Thursday, March 3, 2016

Spoilerhot


I recently wrote a Superhot review that you can read by clicking on this hyperlink. It just went up the other day, but I want to note that I actually wrote it last week, before the embargo was lifted and the game landed in public hands. This is important because Superhot's release has morphed my opinion of the game. Not substantially, though, and certainly not for the worse. Let me explain.

See, we knew what Superhot purported to be: a shooter in which time only moves when you do. It fulfills that standard, and it is, to my mind, about as much fun as a game centering on this idea can realistically be (i.e. very). Hopefully my review explains that, so I won't waste much time reiterating anything.

But what I also mentioned in my review is how wonderful Superhot is in ways we weren't expecting. Namely, it's a cracking good sci-fi story. More accurately, it's a relatively bog-standard sci-fi story presented in a manner that I've never seen before. Here's a product in which viral marketing actually plays a tangible role in the game's plot. Superhot's developers were depending on their fans to make this narrative whole, and the gamble has paid off.

The most immediate characteristic of Superhot's story is that it's meta as hell. It tells you, point-blank, that you're playing a video game. The menu is designed to look like a DOS interface, many of the "cutscenes" are stylistically filtered to resemble ASCII art, and the campaign opens with someone inviting you, via an unassuming chat program, to open some "superhot.exe" file. When action gets heated, you're assured, frequently, that it's all just a game. None of this even looks real; the plainly visible polygons highlight the artificiality of these scenarios.

And that sells the underlying thrust of Superhot's narrative, which is that you're being manipulated into performing nasty deeds for some very powerful people. We never learn who exactly they are (unless this information is buried deep within the game, which wouldn't surprise me), but we're going along with it because, hey, it's good fun and none of this is real, right? Superhot so transparently and unambiguously being a video game is what makes this plot work so well. If this were real, these corporate overlords would want us to think this is just pure escapism.

But Superhot unveils its' villains nefariousness in increasingly unsubtle ways, namely when the "protagonist" develops doubts over the perceived innocuousness of his or her actions. That's when the bad guys make it clear that we're not in control. Video games like to present us with the illusion of choice when there's so little true emergent design in this medium; every decision that we make is ultimately something that someone on the development team planned for. Superhot pokes fun at that in amusing ways, particularly when the stranger on the other end of the line tells you to quit and you cannot continue the campaign until you've exited and restarted the game.

In a medium oversaturated with Chosen Ones, Superhot makes it clear that you're not special. You're just another drone. You can't fight the system. You're going to do bad things for bad people, and you'll go along with it because you're having too much fun, and you don't have a choice anyway. And you won't be rewarded for it. After everything you've done for your bosses, they'll thank you by forcing you to put a bullet in your own head, because you're just as disposable to them as the legions of people you've gunned down for them.

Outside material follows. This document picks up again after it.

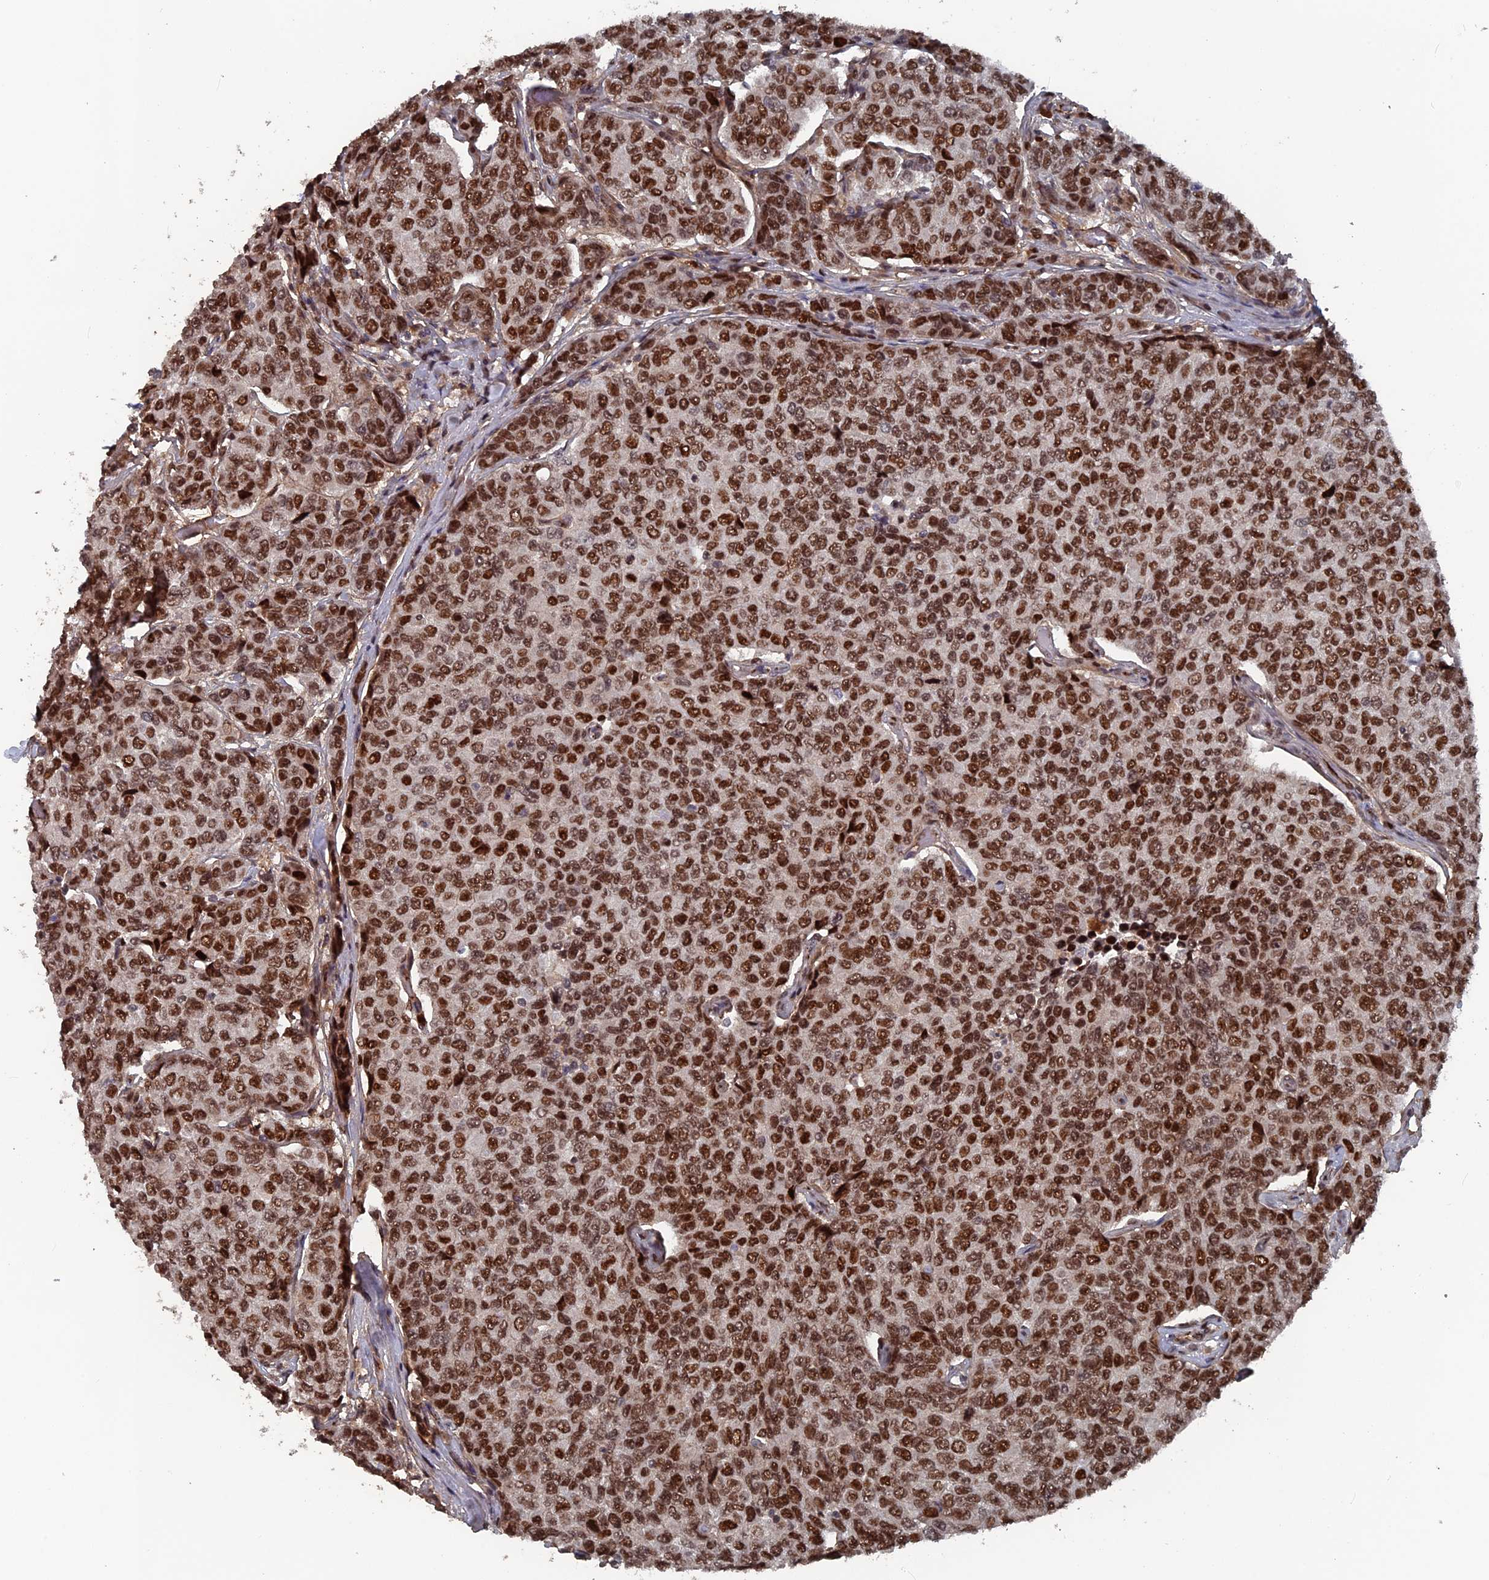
{"staining": {"intensity": "strong", "quantity": ">75%", "location": "nuclear"}, "tissue": "breast cancer", "cell_type": "Tumor cells", "image_type": "cancer", "snomed": [{"axis": "morphology", "description": "Duct carcinoma"}, {"axis": "topography", "description": "Breast"}], "caption": "Protein expression analysis of human breast cancer reveals strong nuclear positivity in approximately >75% of tumor cells. The staining is performed using DAB (3,3'-diaminobenzidine) brown chromogen to label protein expression. The nuclei are counter-stained blue using hematoxylin.", "gene": "SH3D21", "patient": {"sex": "female", "age": 55}}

Where it gets cool is the way the developers of Superhot have deployed the game's actual, real, not-fictional fans to get this message out by relaying the game's deliberately cheesy marketing schlock. For one thing, the campaign ends with a canned word of recommendation ("the most innovative shooter I've played in years," etc.) that players willingly repeat on social media because they enjoyed the story and want to play along. The message even includes a link for a discount - an effective incentive, since if you're going along with all of this, you obviously enjoyed the game enough to want other people to try it, as well.

Even better, though, you've surely noticed that it's impossible for people to praise Superhot without at some point slavishly repeating its title. "SUPER. HOT. SUPER. HOT. SUPER. HOT." They're always sure to put the period between the "super" and the "hot." Obviously, it's a reference to the fact that each level ends with a disembodied voice chanting the title while the words flash across the screen.

So what was the point of that, and why are we reiterating it? Well, remember that one Seinfeld episode when George keeps randomly singing his last name around a women he's dating with the hope that the annoying will become the infectious, much as a commercial jingle seems irritating but gets into your head? Same thing here. For a bit, you wonder why the game keeps shouting its title at you. Then you get used to it. Then you stop paying attention to it. Then it becomes an integral component of that experience, so central that you can't talk about the game on Twitter without joining in.

The best part is that I didn't even get to see this before I did my write-up. Superhot already earned one of my most positive reviews in recent memory, and now I like it even more, in this exact moment, at the peak of its popularity.

Of course, if Superhot hadn't been both good and high-profile, this gamble wouldn't have worked. But since the game has impressed so many people, the ultra-meta corporate marketing angle of its plot is taking full form within those of us who are just trying to spread the word about how much we enjoy this thing. We're all the slaves, and we're perpetuating the cycle. We know the truth, but we're too comfortable to care, and we don't have a choice, anyway.